Prévenir la récidive du délit de conduite sous l’emprise de l’alcool
Une première interpellation pour conduite sous l’emprise d’un état alcoolique peut ainsi constituer un moment privilégié de rencontre avec un professionnel de la santé afin de parler de l’alcool. Même exécutée sous une certaine contrainte, cette rencontre peut se révéler profitable pour le conducteur. Passé le stade de la dénégation et des récriminations habituelles à l’égard de la police, de la justice et du sentiment d’être la victime expiatoire d’un système qui condamne toujours les mêmes, le dialogue entre un conducteur interpellé et un professionnel aguerri aux questions de la sécurité routière peut se révéler très profitable en termes de prise de conscience de la dangerosité de la conduite sous l’emprise de l’alcool, ce qu’on pourra appeler la conscience morbide du comportement. Avant de s’intéresser en soi à la consommation d’alcool, le contact avec un professionnel s’inscrit donc dans une stratégie de réduction des risques. Dans un second temps, cette rencontre peut engager une réflexion sur la consommation d’alcool et de toutes substances altérant les capacités à conduire. De nombreux programmes de prévention, destinés aux personnes condamnées pour alcool au volant, ont montré une efficacité indiscutable sur la réduction de la récidive 1718. Ces programmes semblent d’autant plus efficaces qu’ils sont précoces après la première infraction 18. En revanche, l’intensité et la durée n’ont pas d’influence; c’est le contenu du programme de prévention et la manière de le dispenser qui sont déterminants 18. La plupart comportent des éléments d’information (effets de l’alcool, conséquences pénales du délit, etc.) et des éléments de prise de conscience des attitudes personnelles et des croyances afin de les modifier. Ces programmes se déroulent en groupe dans la majorité des cas 18.
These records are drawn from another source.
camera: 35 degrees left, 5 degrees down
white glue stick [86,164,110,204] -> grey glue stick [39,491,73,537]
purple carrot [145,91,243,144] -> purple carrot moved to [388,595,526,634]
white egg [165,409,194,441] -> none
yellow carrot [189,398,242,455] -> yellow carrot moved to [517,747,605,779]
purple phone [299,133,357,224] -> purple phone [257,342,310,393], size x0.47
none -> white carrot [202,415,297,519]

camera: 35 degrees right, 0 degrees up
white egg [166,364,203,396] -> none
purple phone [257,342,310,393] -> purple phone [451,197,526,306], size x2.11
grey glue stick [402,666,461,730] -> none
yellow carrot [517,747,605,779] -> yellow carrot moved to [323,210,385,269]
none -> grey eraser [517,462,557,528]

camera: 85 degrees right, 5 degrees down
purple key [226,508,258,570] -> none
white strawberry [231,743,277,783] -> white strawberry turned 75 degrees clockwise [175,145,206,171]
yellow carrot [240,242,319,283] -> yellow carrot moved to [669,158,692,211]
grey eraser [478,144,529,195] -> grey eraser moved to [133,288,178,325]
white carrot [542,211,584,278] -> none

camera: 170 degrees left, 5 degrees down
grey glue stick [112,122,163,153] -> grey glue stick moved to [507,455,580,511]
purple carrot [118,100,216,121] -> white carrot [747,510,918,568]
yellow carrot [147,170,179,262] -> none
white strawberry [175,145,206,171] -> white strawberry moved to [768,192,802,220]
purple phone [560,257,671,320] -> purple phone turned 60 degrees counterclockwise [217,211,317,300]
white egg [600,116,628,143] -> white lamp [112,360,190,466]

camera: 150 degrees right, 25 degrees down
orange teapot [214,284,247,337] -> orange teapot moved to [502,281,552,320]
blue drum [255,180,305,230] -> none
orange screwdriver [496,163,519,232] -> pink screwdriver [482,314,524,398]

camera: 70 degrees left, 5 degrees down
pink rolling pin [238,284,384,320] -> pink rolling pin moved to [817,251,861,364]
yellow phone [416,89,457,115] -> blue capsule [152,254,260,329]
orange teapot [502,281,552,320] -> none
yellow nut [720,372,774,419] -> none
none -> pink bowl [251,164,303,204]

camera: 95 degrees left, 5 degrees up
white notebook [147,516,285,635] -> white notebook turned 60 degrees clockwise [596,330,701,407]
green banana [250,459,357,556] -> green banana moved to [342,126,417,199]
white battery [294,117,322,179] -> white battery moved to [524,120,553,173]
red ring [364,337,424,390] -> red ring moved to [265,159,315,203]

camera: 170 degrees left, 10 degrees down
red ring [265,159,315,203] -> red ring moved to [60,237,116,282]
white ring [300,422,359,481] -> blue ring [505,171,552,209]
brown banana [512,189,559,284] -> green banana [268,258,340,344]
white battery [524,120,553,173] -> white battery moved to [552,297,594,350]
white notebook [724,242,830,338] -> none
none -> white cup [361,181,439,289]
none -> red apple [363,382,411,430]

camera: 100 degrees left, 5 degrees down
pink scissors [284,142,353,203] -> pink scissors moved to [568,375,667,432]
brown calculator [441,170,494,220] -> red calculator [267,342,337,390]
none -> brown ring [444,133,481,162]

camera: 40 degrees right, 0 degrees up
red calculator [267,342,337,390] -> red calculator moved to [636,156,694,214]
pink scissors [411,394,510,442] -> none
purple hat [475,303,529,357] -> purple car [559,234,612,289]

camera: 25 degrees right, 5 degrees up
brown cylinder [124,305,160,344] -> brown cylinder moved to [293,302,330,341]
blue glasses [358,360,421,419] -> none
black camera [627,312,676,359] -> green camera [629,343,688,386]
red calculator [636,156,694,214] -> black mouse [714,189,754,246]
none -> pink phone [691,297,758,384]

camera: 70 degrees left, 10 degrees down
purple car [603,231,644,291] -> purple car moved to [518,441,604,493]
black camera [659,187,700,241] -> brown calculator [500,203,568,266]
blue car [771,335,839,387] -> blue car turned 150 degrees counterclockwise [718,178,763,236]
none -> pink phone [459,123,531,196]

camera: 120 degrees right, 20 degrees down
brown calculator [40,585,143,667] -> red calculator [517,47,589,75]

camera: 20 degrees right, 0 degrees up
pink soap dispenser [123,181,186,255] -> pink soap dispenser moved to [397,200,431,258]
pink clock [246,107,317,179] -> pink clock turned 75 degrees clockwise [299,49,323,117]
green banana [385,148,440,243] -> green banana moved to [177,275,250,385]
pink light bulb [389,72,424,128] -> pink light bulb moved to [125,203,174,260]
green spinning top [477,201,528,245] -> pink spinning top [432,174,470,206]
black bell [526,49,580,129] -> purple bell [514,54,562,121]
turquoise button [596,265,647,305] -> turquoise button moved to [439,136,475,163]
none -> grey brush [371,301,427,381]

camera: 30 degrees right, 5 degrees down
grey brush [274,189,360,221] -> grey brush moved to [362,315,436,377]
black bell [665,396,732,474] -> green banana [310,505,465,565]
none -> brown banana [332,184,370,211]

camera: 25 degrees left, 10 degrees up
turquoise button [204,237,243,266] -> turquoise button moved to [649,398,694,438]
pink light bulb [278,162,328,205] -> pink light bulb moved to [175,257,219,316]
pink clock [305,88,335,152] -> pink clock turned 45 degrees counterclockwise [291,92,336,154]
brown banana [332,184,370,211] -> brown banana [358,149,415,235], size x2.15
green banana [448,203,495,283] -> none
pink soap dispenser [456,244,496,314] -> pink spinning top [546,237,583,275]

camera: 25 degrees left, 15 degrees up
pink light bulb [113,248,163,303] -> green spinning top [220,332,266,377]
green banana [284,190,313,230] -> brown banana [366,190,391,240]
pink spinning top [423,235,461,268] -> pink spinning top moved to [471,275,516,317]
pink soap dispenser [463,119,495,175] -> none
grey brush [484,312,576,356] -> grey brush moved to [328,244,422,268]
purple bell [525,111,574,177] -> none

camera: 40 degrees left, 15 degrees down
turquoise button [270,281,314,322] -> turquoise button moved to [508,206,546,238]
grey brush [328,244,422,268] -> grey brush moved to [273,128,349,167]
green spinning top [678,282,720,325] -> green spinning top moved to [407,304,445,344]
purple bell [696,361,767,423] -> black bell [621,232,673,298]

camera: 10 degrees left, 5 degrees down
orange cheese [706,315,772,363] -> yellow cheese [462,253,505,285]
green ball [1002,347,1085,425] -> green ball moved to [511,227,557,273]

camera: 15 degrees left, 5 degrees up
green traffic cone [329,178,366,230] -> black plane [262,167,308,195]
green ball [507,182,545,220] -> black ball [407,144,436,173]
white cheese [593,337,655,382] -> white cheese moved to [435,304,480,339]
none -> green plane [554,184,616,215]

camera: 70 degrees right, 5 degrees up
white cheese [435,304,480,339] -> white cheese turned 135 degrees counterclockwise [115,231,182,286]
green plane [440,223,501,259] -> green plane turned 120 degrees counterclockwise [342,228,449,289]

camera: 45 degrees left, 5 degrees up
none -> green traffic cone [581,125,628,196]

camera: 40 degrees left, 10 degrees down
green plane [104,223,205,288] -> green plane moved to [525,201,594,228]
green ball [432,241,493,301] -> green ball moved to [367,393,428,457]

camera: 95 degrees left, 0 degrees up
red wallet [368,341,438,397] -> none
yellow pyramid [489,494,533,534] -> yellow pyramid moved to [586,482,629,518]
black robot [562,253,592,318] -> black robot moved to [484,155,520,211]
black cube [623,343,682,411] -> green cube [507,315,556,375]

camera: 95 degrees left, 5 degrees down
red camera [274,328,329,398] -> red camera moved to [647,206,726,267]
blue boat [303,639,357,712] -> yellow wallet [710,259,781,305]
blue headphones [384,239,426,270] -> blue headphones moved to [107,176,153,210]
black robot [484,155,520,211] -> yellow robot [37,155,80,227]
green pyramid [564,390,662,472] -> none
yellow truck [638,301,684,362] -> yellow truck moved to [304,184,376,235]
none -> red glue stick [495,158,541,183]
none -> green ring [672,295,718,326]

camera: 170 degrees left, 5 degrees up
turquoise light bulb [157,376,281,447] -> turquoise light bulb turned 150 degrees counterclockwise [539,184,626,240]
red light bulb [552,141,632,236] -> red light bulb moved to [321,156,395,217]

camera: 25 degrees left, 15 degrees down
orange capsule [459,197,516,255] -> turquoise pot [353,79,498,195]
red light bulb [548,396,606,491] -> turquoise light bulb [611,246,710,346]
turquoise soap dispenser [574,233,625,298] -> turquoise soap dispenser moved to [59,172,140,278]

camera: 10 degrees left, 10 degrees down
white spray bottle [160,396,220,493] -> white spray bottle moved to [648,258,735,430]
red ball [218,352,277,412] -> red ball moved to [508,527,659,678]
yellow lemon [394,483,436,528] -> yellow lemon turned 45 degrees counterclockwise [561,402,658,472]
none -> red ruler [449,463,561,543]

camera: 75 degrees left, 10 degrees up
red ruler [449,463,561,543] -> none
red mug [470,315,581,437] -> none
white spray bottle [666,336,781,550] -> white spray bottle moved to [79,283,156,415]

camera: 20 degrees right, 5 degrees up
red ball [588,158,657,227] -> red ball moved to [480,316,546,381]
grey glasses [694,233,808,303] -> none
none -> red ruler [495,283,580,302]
Ainsi, le programme français EVACAPA, dont le support était une intervention psycho-éducative centrée sur l’information et la prise de conscience, a ainsi montré son efficacité en termes de prévention de la récidive des primo-délinquants, en particulier grâce à sa stratégie de groupe, puisque les chiffres de la récidive à 3 ans ont été divisés par quatre13.
L’effet du groupe, impliquant une confrontation des comportements entre participants, est particulièrement efficace. Cette confrontation entre pairs fonctionne comme un «levier de changement» avec un engagement implicite du participant vis-à-vis des autres membres 13.
Pour les récidivistes, le couplage du démarrage du véhicule à l’alcoolémie (Interlock Ignition Program: mise en place d’un dispositif de sécurité ne permettant le démarrage du véhicule que lorsque l’alcoolémie du conducteur est dans la limite autorisée) a montré un indiscutable intérêt pour la réduction de la récidive 19. Un seul programme expérimental est en cours en France à ce jour.
Baisser la consommation d’alcool en diminuant son accessibilitéLes efforts de réduction d’accessibilité de l’alcool ont montré un intérêt particulier chez les classes les plus jeunes qui paient par ailleurs un lourd tribut en termes de mortalité routière. La responsabilisation des propriétaires de débits de boisson, des commerçants est une partie importante de ce domaine d’action 14.
La sécurité routière représente aujourd’hui un enjeu politique pour la plupart des pays occidentaux. Des mesures légales et médico-psycho-éducatives permettent de diminuer significativement l’impact de ce comportement sur la sécurité routière et la santé publique. Il n’y a aucune fatalité dans ce phénomène. L’augmentation à venir du trafic routier dans les pays en voie de développement en fera à moyen terme une difficulté à résoudre pour ces pays dans les prochaines années.